There is little gas volume in the tubing and water doesn't expand or contract much with these temperature differences, so modest temperature changes in the tubing are pretty much irrelevant.
The pressure and volume changes in the gas in the bottle are responsible for almost all the effect.
** What happened to the position of the meniscus in the horizontal tube when you held your warm hands near the container? **
This time, placing my hands near the bottle caused the height of the water column to increase above the end of the tube by about 30 cm (based on the difference in the column heights before warming and after cooling). I believe the water was moved about 95 cm. (65 cm to end of tube and 30 cm before and after difference).

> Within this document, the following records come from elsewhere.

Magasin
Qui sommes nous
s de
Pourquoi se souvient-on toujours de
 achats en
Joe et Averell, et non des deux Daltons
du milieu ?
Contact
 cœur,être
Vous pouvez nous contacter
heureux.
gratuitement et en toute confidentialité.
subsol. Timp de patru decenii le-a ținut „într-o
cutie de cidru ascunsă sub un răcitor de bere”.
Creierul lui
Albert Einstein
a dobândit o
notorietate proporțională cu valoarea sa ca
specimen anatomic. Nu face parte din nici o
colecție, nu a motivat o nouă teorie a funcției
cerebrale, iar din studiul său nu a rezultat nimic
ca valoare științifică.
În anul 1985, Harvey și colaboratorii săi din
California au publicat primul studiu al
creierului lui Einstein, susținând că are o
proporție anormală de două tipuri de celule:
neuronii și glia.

** Pressure change due to movement of water in horizonal tube, volume change due to 10 cm change in water position, percent change in air volume, change in temperature, difference if air started at 600 K: **
30
3
-9
-18
.003m * .01m = 30 cm^3
Assuming 1 liter (1000 cm^3) of air, 30 cm^3 is 3%
Assuming constant pressure, this corresponds to a 3% reduction in temperature 300 K (.03) = 9K
Doubling the temperature doubles the amount that corresponds to 3%
** Why weren't we concerned with changes in gas volume with the vertical tube? **
I thought a while about this one, and I'm really not sure. The difference between raising the water in a vertical tube and moving it along a horizontal tube have to do with the conservation of energy. If the water remains in the tube above the initial height, there is energy due to position stored in the water. I can't quite see the connection between that energy and the thermal energy in the bottle.

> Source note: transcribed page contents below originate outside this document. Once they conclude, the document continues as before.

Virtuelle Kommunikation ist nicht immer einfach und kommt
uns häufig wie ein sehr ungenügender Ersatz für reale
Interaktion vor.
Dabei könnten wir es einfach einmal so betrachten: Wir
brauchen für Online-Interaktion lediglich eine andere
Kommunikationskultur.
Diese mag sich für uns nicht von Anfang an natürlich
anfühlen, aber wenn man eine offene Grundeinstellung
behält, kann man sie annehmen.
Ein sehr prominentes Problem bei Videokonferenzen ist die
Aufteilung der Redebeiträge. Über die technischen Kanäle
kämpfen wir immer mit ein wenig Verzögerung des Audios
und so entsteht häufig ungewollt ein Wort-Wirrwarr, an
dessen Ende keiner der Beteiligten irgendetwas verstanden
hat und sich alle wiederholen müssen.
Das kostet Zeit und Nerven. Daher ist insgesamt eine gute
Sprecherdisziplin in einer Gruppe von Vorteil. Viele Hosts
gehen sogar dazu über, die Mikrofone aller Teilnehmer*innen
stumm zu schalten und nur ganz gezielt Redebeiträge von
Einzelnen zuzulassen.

The PE change of the water in the tube is at the expense of thermal energy in the gas occupying the bottle. However the PE change of that thin column of water is small compared to the thermal energy changes in the gas.
** Pressure change to raise water 6 cm, necessary temperature change in vicinity of 300 K, temperature change required to increase 3 L volume by .7 cm^3: **
5886
+17
+.07
I used the relationship p = p_0 + `rho * g * h to calculate the pressure change required for the change in height. Considering constant volume, the ratio of pressure to temperature is constant. I used that property to calculate the temperature required to increase the air pressure from 103000 to 108886. I considered pressure constant for the last calculation, but I'm not certain I should have. With the constant ratio of volume to temperature, changing volume from 3000 cm^3 to 3000.7 cm^3 beginning at 300 K requires a temperature increase of .07 K.
6 cm is .06 m and is associated with pressure different around 600 Pa, not 6000 Pa.
There is a considerable difference in the magnitudes of the quantities involved. Changing pressure by a factor of 10^3 requires a temperature change of a factor of 10^-2
** The effect of a 1 degree temperature increase on the water column in a vertical tube, in a horizontal tube, and the slope required to halve the preceding result: **
** Optional additional comments and/or questions: **
6 hours
** **
I am having a very hard time synthesizing the smaller ideas into a real understanding of this subject. I don't know if it's one small connection I'm missing or simply that I need to spend more time on it (not that I have any left).
You're doing pretty well, though order-of-magnitude errors sometimes get in the way.
The key ideas:
When heated the gas in the bottle can expand and/or change pressure.
If the tubing is vertical then any expansion results in an increase in pressure, so the vertical tube minimizes expansion and maximizes pressure change.
If the tubing is horizontal then the pressure remains constant and the gas is free to expand, which maximizes the expansion.
The system is very sensitive to changes in temperature, especially if the tube is at or near horizontal.
The energy required to increase the PE of the water in the tube is small compared to the thermal energy changes in the gas.